This is another one of those things that doesn’t exactly have a direct, 1 to 1 replacement. There are a lot of different ways to use glass containers instead of plastic, but most of those are for replacing plastic that is already reusable. Initially, when I went looking for these, it was with a specific purpose in mind.
We used to get ground beef from someone we knew that raised cows. It was great because we could get it in a 1/4 of the whole cow instead of a whole or half that most people that raise and butcher cows allow. The last time we did this though, we realized we really don’t eat enough to use it all up before it starts to show signs of freezer burn. And we were eating less and less as time goes on.
The convenience of having those 1 pound packages wrapped in freezer paper in my freezer at all times was an amazing thing, though. The problem is that getting meat from the grocery store meant that I’d have to either freeze it in the packaging it came in or package it myself. The store packaging was either a plastic wrapped foam tray or a very lightly wrapped bundle in butcher paper. The first option isn’t something I like to do. The second, is better but still not ideal. The way I’d have stored it in the past would be wrapped in plastic wrap for one layer and then an additional layer of foil. Again, not the option I want if I’m trying to reduce plastic.
When I was looking for alternatives to plastic zipper bags, I ran across people talking about using glass. There were other options, like silicone bags, but I liked the idea of the glass because it seemed more versatile. I already have several large glass baking dishes, but the idea of the smaller sizes opened the door for a lot of different uses.
So far, I’ve used these for freezing ground meats with really great results. These, and many others similar to these, have a silicone band under a plastic snap on lid (yes, it is still plastic, but if cared for well, should last for a really long time) that creates a seal between the glass and the lid.
I’ve also used them to to store and freeze deli meats (worked better than I expected) and a couple of other things that I’m leaving in for a while to see how well they do over longer periods of time. I do think they have a slightly shorter freezer life in these than if they were in plastic wrapped packages or plastic bags, but I’m not certain yet by how much. Wrapping things inside something like parchment paper (biodegradable) before putting into the glass containers may be able to add some time to that number, though.
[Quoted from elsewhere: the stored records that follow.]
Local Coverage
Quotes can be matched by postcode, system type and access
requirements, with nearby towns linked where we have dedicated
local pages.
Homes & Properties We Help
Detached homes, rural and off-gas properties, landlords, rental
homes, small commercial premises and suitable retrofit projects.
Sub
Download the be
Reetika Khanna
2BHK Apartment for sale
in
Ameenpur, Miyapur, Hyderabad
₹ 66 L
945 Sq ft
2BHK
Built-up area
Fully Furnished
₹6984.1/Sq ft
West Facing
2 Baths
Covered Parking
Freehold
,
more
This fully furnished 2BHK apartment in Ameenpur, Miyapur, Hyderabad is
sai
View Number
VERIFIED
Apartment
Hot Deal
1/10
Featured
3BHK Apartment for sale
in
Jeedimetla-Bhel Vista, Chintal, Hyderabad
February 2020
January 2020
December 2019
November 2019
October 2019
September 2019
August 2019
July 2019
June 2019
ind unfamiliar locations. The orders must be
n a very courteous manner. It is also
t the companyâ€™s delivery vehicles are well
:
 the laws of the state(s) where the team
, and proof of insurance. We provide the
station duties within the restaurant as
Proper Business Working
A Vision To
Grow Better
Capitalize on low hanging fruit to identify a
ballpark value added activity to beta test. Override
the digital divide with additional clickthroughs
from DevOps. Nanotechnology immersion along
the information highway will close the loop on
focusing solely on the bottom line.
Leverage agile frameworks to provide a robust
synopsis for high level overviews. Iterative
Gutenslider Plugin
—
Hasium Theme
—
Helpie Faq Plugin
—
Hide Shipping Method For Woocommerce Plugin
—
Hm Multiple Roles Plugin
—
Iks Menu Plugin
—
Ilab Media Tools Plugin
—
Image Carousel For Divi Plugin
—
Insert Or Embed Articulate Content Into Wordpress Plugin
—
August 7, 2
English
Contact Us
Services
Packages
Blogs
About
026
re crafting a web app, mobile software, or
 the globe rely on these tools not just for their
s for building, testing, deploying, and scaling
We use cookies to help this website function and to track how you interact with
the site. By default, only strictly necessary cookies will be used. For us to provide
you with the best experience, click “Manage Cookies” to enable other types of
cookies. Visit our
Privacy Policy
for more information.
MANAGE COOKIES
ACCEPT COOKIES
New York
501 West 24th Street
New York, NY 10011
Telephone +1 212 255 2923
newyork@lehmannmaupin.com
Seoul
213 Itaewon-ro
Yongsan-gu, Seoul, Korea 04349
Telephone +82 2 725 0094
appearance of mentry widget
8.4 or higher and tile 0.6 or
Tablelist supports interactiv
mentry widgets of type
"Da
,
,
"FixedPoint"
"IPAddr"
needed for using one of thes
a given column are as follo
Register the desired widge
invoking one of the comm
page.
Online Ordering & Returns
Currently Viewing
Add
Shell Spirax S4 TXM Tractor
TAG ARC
Outside of the freezer, these can be used in a huge number of ways. In the refrigerator, oven, microwave (minus the lid for oven and microwave) and to seal off just about anything you need to store. The fact that there are so many different sizes and shapes when it comes to glass containers, the sky is kind of the limit. These particular containers are geared for food prepping and say they are 34 ounce volume (assuming liquid). They are slightly on the large size for what my Hubby uses for his lunch leftovers, but will be in the mix for him to use as they still fit in a lunchbox.
Some common plastic zipper bag uses as well as some plastic wrap. Excellent replacement for any reusable plastic storage as well.
- Eliminates some plastic wrap/bag use
- Microwave, Oven, Freezer, Dishwasher Safe (minus lids on all except freezer and storage)
- Liquid tight seal
- Comes in a variety of size options for versatility
- Potential long lifespan
- Is not a 1 to 1 replacement for any single use plastic. You will need other alternatives for other types of uses.
- These are glass, therefore breakable, but not easily (most have good warranties against breakage)
- You are limited on using and cleaning the lids because of both the plastic and the silicone.
- Most recommend hand washing the lid because of the silicone seal (even needing to remove the seal to dry)
- Some recommend keeping a layer of plastic between the seal and glass (have only seen this on one type so far) when not in use.
- Physical space needed to store when not in use
- Plastic lids
- Potentially shorter freezer life for foods
So far, these have been some of my favorite alternatives because they are so versatile. I have a different set that I’m in the process of testing as a potential replacement option for frozen microwave dinners (post coming soon on that). While cost on these will be a concern for some, if they are well maintained and cared for, they should last for a very long time. I will say, I like the way these lids work better than others. That and the fact that they are plastic make the lids a weak point for me. Another upside is that lidded glassware like this is more likely to be readily available. Maybe not these specific ones, but others that would work just as well.
If I had one really harsh gripe on these at all, it would be that in all the sets I’ve purchased (3 small ones so far), every single one comes coated in a layer of plastic film and a massive amount of foam.